**Problem to work on**
What is needed is a verbatim copy of each record below.

Stored items from a collection
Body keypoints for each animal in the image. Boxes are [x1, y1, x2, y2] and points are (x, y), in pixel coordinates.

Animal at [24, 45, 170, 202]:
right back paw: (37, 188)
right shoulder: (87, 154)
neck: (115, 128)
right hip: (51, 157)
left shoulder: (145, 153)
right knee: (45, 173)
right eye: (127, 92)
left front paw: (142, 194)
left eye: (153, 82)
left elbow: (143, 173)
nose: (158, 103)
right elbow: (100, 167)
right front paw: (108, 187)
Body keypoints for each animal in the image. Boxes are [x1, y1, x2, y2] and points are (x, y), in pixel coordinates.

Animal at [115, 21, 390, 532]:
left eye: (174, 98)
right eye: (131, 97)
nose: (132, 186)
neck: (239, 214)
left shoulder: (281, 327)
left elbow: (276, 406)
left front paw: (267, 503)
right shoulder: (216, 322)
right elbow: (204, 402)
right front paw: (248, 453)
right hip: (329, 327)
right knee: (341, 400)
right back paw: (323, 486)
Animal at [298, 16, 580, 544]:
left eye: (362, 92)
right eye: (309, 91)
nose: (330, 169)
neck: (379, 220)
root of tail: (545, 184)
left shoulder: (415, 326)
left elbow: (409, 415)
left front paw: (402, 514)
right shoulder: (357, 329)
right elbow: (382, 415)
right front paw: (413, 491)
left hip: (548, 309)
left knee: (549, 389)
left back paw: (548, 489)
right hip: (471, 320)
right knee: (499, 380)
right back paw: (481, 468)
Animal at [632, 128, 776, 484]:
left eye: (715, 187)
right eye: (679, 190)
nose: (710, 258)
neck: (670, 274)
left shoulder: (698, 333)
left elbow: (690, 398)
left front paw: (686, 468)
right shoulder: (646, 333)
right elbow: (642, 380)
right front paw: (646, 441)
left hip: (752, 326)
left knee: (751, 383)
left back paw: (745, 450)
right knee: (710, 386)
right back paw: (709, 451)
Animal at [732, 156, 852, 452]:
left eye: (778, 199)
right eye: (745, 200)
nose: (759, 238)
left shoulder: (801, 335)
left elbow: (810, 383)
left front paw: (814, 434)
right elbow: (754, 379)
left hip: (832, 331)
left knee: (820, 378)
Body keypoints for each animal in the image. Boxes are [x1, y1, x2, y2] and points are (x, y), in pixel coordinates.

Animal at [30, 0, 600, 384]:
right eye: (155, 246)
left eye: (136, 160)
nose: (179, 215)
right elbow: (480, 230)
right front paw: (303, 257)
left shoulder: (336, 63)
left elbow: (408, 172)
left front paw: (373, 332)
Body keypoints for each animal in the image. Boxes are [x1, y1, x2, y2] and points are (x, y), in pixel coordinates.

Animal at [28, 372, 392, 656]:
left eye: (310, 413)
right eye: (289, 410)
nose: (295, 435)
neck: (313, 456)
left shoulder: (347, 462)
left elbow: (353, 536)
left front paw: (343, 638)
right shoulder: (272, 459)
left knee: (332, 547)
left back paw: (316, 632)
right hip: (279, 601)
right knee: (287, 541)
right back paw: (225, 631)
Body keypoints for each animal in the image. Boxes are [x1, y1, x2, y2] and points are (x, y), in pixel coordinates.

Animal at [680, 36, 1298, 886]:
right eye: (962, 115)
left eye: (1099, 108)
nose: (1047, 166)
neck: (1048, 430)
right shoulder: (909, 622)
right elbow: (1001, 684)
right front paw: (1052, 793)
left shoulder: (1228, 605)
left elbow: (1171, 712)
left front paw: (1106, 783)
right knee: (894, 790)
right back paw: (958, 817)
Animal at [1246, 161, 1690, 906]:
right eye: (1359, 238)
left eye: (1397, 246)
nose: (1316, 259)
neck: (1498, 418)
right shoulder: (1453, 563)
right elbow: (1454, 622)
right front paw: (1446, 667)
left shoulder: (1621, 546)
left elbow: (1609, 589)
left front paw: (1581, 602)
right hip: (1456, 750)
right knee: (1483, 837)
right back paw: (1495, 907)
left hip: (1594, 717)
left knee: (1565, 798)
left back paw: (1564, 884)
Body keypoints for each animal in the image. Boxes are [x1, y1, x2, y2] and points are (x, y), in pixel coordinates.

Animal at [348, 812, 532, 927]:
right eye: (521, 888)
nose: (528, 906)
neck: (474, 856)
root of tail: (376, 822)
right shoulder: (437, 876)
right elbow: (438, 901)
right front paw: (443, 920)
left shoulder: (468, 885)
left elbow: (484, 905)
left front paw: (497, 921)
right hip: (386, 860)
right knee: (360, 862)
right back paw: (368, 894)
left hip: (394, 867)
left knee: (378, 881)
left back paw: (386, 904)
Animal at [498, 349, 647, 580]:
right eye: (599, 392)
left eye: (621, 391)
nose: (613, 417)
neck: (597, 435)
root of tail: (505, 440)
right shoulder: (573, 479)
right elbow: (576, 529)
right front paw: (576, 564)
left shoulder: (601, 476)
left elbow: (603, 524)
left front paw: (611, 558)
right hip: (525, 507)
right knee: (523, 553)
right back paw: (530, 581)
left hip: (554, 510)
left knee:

**Answer to this exercise**
Body keypoints for each animal in the image. Boxes are [x1, y1, x2, y2] and points are (x, y), in pixel coordinates.

Animal at [24, 45, 170, 202]:
right back paw: (37, 188)
right shoulder: (87, 154)
neck: (115, 128)
right hip: (51, 157)
left shoulder: (145, 153)
right knee: (45, 173)
right eye: (127, 92)
left front paw: (142, 194)
left eye: (153, 82)
left elbow: (143, 173)
nose: (158, 103)
right elbow: (100, 167)
right front paw: (108, 187)
Body keypoints for each animal in the image. Boxes are [x1, y1, x2, y2] and points are (x, y), in pixel coordinates.

Animal at [115, 21, 390, 532]:
left eye: (174, 98)
right eye: (131, 97)
nose: (132, 186)
neck: (239, 214)
left shoulder: (281, 327)
left elbow: (276, 406)
left front paw: (267, 503)
right shoulder: (216, 322)
right elbow: (204, 402)
right front paw: (248, 453)
right hip: (329, 327)
right knee: (341, 400)
right back paw: (323, 486)
Animal at [298, 16, 580, 544]:
left eye: (362, 92)
right eye: (309, 91)
nose: (330, 169)
neck: (379, 220)
root of tail: (545, 184)
left shoulder: (415, 326)
left elbow: (409, 415)
left front paw: (402, 514)
right shoulder: (357, 329)
right elbow: (382, 415)
right front paw: (413, 491)
left hip: (548, 309)
left knee: (549, 389)
left back paw: (548, 489)
right hip: (471, 320)
right knee: (499, 380)
right back paw: (481, 468)
Animal at [632, 128, 776, 484]:
left eye: (715, 187)
right eye: (679, 190)
nose: (710, 258)
neck: (670, 274)
left shoulder: (698, 333)
left elbow: (690, 398)
left front paw: (686, 468)
right shoulder: (646, 333)
right elbow: (642, 380)
right front paw: (646, 441)
left hip: (752, 326)
left knee: (751, 383)
left back paw: (745, 450)
right knee: (710, 386)
right back paw: (709, 451)
Animal at [732, 156, 852, 452]:
left eye: (778, 199)
right eye: (745, 200)
nose: (759, 238)
left shoulder: (801, 335)
left elbow: (810, 383)
left front paw: (814, 434)
right elbow: (754, 379)
left hip: (832, 331)
left knee: (820, 378)
Body keypoints for each animal in the image. Boxes are [x1, y1, x2, y2] and points are (x, y), in pixel coordinates.

Animal at [30, 0, 600, 384]:
right eye: (155, 246)
left eye: (136, 160)
nose: (179, 215)
right elbow: (480, 230)
right front paw: (303, 257)
left shoulder: (336, 63)
left elbow: (408, 172)
left front paw: (373, 332)
Body keypoints for each animal in the image. Boxes are [x1, y1, x2, y2] and points are (x, y), in pixel coordinates.

Animal at [28, 372, 392, 656]:
left eye: (310, 413)
right eye: (289, 410)
nose: (295, 435)
neck: (313, 456)
left shoulder: (347, 462)
left elbow: (353, 536)
left front paw: (343, 638)
right shoulder: (272, 459)
left knee: (332, 547)
left back paw: (316, 632)
right hip: (279, 601)
right knee: (287, 541)
right back paw: (225, 631)
Body keypoints for each animal in the image. Boxes are [x1, y1, x2, y2] and points are (x, y), in pixel coordinates.

Animal at [680, 36, 1298, 886]:
right eye: (962, 115)
left eye: (1099, 108)
nose: (1047, 166)
neck: (1048, 430)
right shoulder: (909, 622)
right elbow: (1001, 684)
right front paw: (1052, 793)
left shoulder: (1228, 605)
left elbow: (1171, 712)
left front paw: (1106, 783)
right knee: (894, 790)
right back paw: (958, 817)
Animal at [1246, 161, 1690, 906]:
right eye: (1359, 238)
left eye: (1397, 246)
nose: (1316, 259)
neck: (1498, 418)
right shoulder: (1453, 563)
right elbow: (1454, 622)
right front paw: (1446, 667)
left shoulder: (1621, 546)
left elbow: (1609, 589)
left front paw: (1581, 602)
right hip: (1456, 750)
right knee: (1483, 837)
right back paw: (1495, 907)
left hip: (1594, 717)
left knee: (1565, 798)
left back paw: (1564, 884)
Body keypoints for each animal in the image. Boxes are [x1, y1, x2, y2] and points are (x, y), in pixel coordinates.

Animal at [348, 812, 532, 927]:
right eye: (521, 888)
nose: (528, 906)
neck: (474, 856)
root of tail: (376, 822)
right shoulder: (437, 876)
right elbow: (438, 901)
right front paw: (443, 920)
left shoulder: (468, 885)
left elbow: (484, 905)
left front paw: (497, 921)
right hip: (386, 860)
right knee: (360, 862)
right back paw: (368, 894)
left hip: (394, 867)
left knee: (378, 881)
left back paw: (386, 904)
Animal at [498, 349, 647, 580]:
right eye: (599, 392)
left eye: (621, 391)
nose: (613, 417)
neck: (597, 435)
root of tail: (505, 440)
right shoulder: (573, 479)
right elbow: (576, 529)
right front paw: (576, 564)
left shoulder: (601, 476)
left elbow: (603, 524)
left front paw: (611, 558)
right hip: (525, 507)
right knee: (523, 553)
right back paw: (530, 581)
left hip: (554, 510)
left knee:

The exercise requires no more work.